Updated

After spending more than a year fending off a hostile takeover by rival Weyerhaeuser Co., Willamette Industries has rejected what Weyerhaeuser Chairman Steve Rogel said was the absolutely, positively, no-question-about-it final offer of $55 a share.

The rejection of the $6.1 billion deal came directly from Willamette Chairman William Swindells Jr., heir to the founders of the Oregon timber company and former mentor to Rogel, who left as CEO of Willamette in 1997 to take over Weyerhaeuser.

"We are disappointed that the Willamette board of directors has rejected our fully financed $55 offer — $55 per share is the highest price we are prepared to pay," the Federal Way, Wash.-based company said Friday.

Weyerhaeuser spokesman Bruce Amundson declined further comment on Willamette's announcement, which was issued late Thursday.

By the end of trading Friday on the New York Stock Exchange, Willamette stock had fallen 8.4 percent to close the week at $45.75 per share while Weyerhaeuser ended with a slight uptick of 2.8 percent, closing at $55.52.

The battle has been viewed as a grudge match between Swindells and Rogel, who spent 25 years at Willamette under Swindells' leadership.

"I think you have to look at it like a Red Sox versus Yankees kind of situation," said Steve Chercover, a timber industry analyst for D.A. Davidson in Portland.

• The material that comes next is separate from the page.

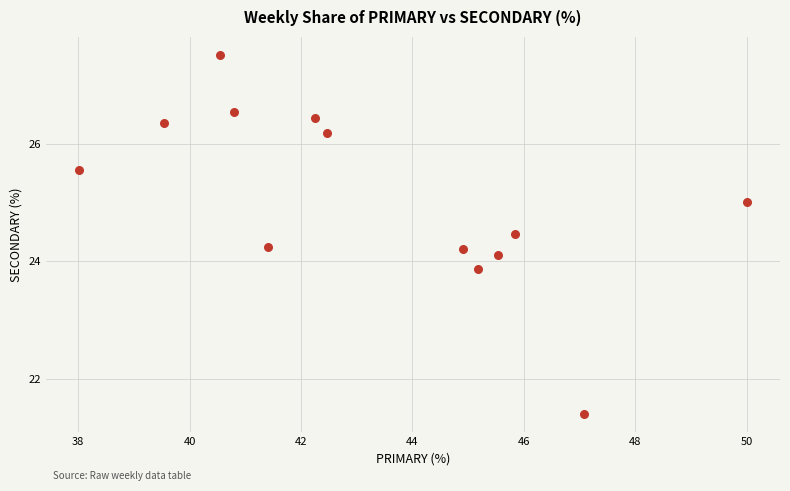

What is the range of X values (max minus min)?

12.0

"This is just a rivalry," Chercover said. "You have two major leaguers in the same market, and they just hate each other."

Swindells is the grandson of Willamette founder George Gerlinger, and succeeded his father, William Swindells Sr., as CEO before handing off the job to Rogel in 1995. Swindells briefly resumed the post in 1997 after Rogel's departure before turning it over to Duane McDougall.

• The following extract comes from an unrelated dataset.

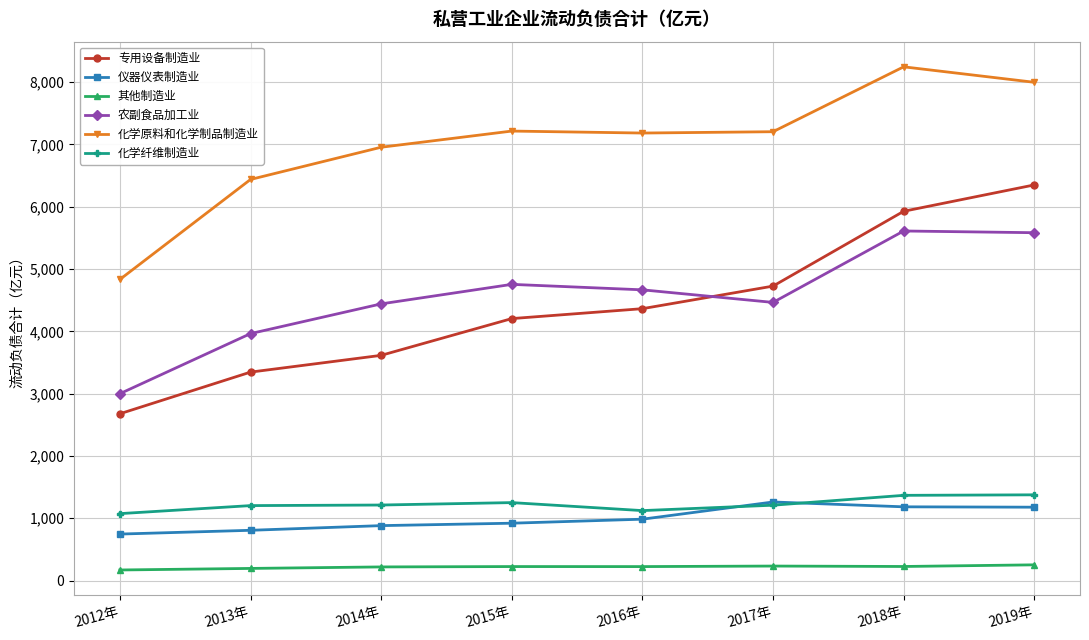

What is the sum of all 化学原料和化学制品制造业 values?

56054.6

Swindells has said little publicly about the takeover attempt, but made clear last June at the annual shareholders meeting that he believed in maintaining the independence of the company his family built from a horse-logging operation in 1897. Family members still own large blocks of Willamette stock, and many employees and shareholders followed his lead in resisting Rogel's repeated offers since taking over Weyerhaeuser — finally triggering the hostile takeover effort in November 2000.

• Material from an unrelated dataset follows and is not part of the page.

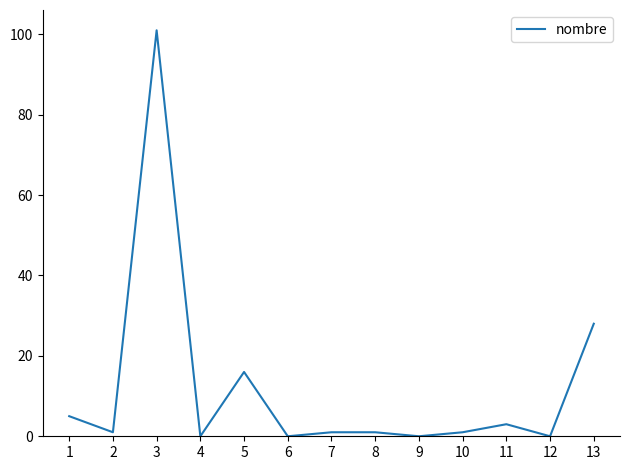

What is the greatest value displayed?

101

Rogel has been just as stubborn, waiting a year before boosting the offer to $55 a share after starting out at $48 and then moving to $50.

The problem, Chercover said, is that Swindells believes the deal adds about $400 million in value to the companies, while Weyerhaeuser pegs it at about $300 million.

The Willamette board has used usual defensive tactics to prevent a takeover, including pumping up golden parachutes, withholding shareholder mailing lists from Weyerhaeuser and threatening to trigger a "poison pill" to dilute the shares.

The latest has been talks with Georgia-Pacific Corp. about buying its building products division, which Swindells says Willamette is going to pursue.

"I can tell you that building products is already a key segment for Willamette and we see that as a good fit for us," said Willamette spokeswoman Jackie Lang.

Chercover said Georgia-Pacific has been trying to reposition itself as a consumer products company rather than a timber company, and selling off its building products division could end up a good fit — even though analysts see some dangers, including the potential for asbestos lawsuits involving discontinued Georgia-Pacific products.

Meanwhile, Weyerhaeuser can leave its tender offer on the table until Willamette reaches a deal with Georgia-Pacific, Chercover said.

But the clock is ticking toward another annual shareholder meeting this summer, when another three of Willamette's nine board of directors seats will be up for election. Weyerhaeuser won three of the nine seats at the last meeting.